In collaboration with Federico Carmignani for text lay out and Vittorio Carini for supervision of the iconographic documentation.


mappa delle etnie della Repubblica del Congo           




The Yoruba people, whose language is part of the “family” of related languages called Kwa, first settled in the South-West of Nigeria at the end of the Neolithic period. Another group of the Yoruba settled in Anago in the South-Eastern area of what is now known as the Republic of Benin (ex-Dahomey). Together the Yoruba number about 20 million divided into around 20 sub-groups which traditionally corresponded to more or less independent kingdoms organized into pyramidal hierarchies. All of the Yoruba have linguistic, religious and cultural affinities which, in the distant past and following centuries, contributed to the development of a notable artistic output.

The initial traces of their art date back to the beginning of the first millennium with the famous bronzes and works in terracotta from Ife, the sacred city of this people and the site which they believe to be the birthplace of mankind.

Around 1,400 AD, the Old Oyo empire rose from the ashes of the ancient kingdom of Ife to reign over the Yoruba until about 1830 when the revolt of various city states and the invasion of the Fulani from the north caused the collapse of the empire and the fall of the royal city of Oyo. There followed a period of instability and war between the various kingdoms which lasted for over 50 years and caused the destruction of populous city centers and works of art.

The ‘Pax Britannica’ at the end of the 19th century re-established a period of tranquility lasting until the independence of Nigeria in 1960.


One of the most extraordinary places from the ancient culture of the Yoruba, linked to the cult of the ancestors, is the sacred forest of Esie in the region of Igbomina. Here were gathered around 800 stone statues. (D’Arcore, 1942). At first, it was calculated that they dated from the 12th to the 15th century but recent studies have put back their probable origins from 950 to 1260 AD.




In ancient times, among the Yoruba as in some other African socio-religious entities, the birth of twins was considered a curse because if was believed that only poor people and outcasts could produce pairs of children as animals do. It was also considered that the event was connected to promiscuous and polygamous sexual practices. These beliefs lead, therefore, to the putting down of twins at birth, for fear that ostracism, disgrace and bad luck might befall the mother and all of the immediate family.

There is no certain cause for the change and acceptance in society of what is a perfectly natural event because the stories describing this are contradictory.

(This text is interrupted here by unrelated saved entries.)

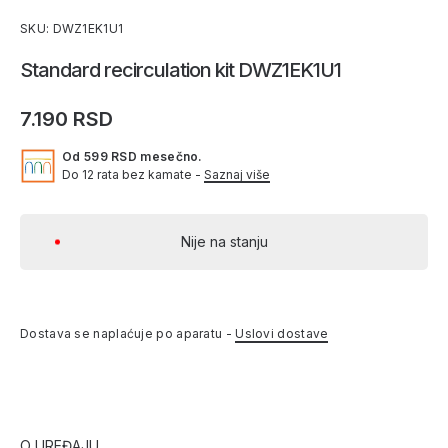
SKU: DWZ1EK1U1
Standard recirculation kit DWZ1EK1U1
7.190 RSD
Od 599 RSD mesečno.
Do 12 rata bez kamate -
Saznaj više
Nije na stanju
Dostava se naplaćuje po aparatu -
Uslovi dostave
O UREĐAJU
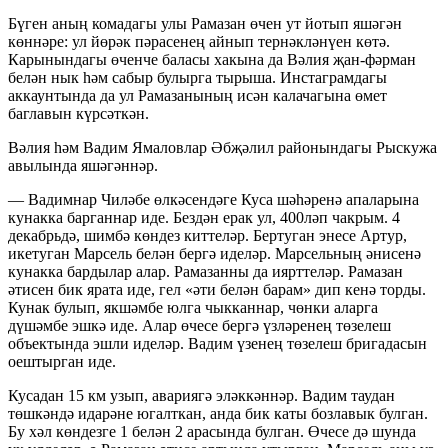
Бүген аның комадагы улы Рамазан өчен ут йотып яшәгән
көннәре: ул йөрәк пәрасенең айнып тернәкләнүен көтә.
Карынындагы өченче баласы хакына да Вәлия җан-фәрман
белән нык һәм сабыр булырга тырыша. Инстаграмдагы
аккаунтында да ул Рамазанының исән калачагына өмет
баглавын күрсәткән.
Вәлия һәм Вадим Ямаловлар Әбҗәлил районындагы Рыскужа
авылында яшәгәннәр.
— Вадимнар Чиләбе өлкәсендәге Куса шәһәренә апаларына
кунакка барганнар иде. Бездән ерак ул, 400ләп чакрым. 4
декабрьдә, шимбә көндез киттеләр. Бертуган энесе Артур,
икетуган Марсель белән бергә иделәр. Марсельның әнисенә
кунакка бардылар алар. Рамазанны да иярттеләр. Рамазан
әтисен бик ярата иде, гел «әти белән барам» дип кенә торды.
Кунак булып, якшәмбе юлга чыкканнар, чөнки аларга
дүшәмбе эшкә иде. Алар өчесе бергә үзләренең төзелеш
объектында эшли иделәр. Вадим үзенең төзелеш бригадасын
оештырган иде.
Кусадан 15 км узып, авариягә эләккәннәр. Вадим таудан
төшкәндә идарәне югалткан, анда бик каты бозлавык булган.
Бу хәл көндезге 1 белән 2 арасында булган. Өчесе дә шунда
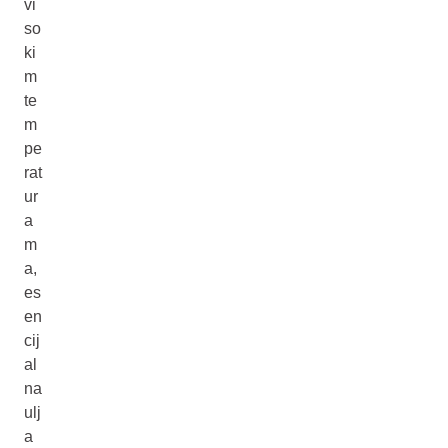
vi
so
ki
m
te
m
pe
rat
ur
a
m
a,
es
en
cij
al
na
ulj
a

In any case, in the first part of the 19th century, towards the end of the Old Oyo Empire this cruel practice was radically reduced, presumably following the issuing of a decree signed by the King of Oyo in 1820. The infanticide of twins was prohibited in the whole territory and their birth was accepted from then on as a sign of prosperity and divine benevolence.




The Yoruba religion has a mixed pantheon with numerous gods and spirits or Orisa, each one with its own specific attributes and plays a particular role in the social and ritual life of this people.

Within this complex mysticism, there developed a cult around twins protected by the god of thunder, Shango. Given that the twins were considered to possess one common spirit, deceased twins were substituted with statues or representations sculpted in wood in order to re-establish the spiritual balance. These were called ere ibeji. (Ere = sacred image, ibi = born, eji = two).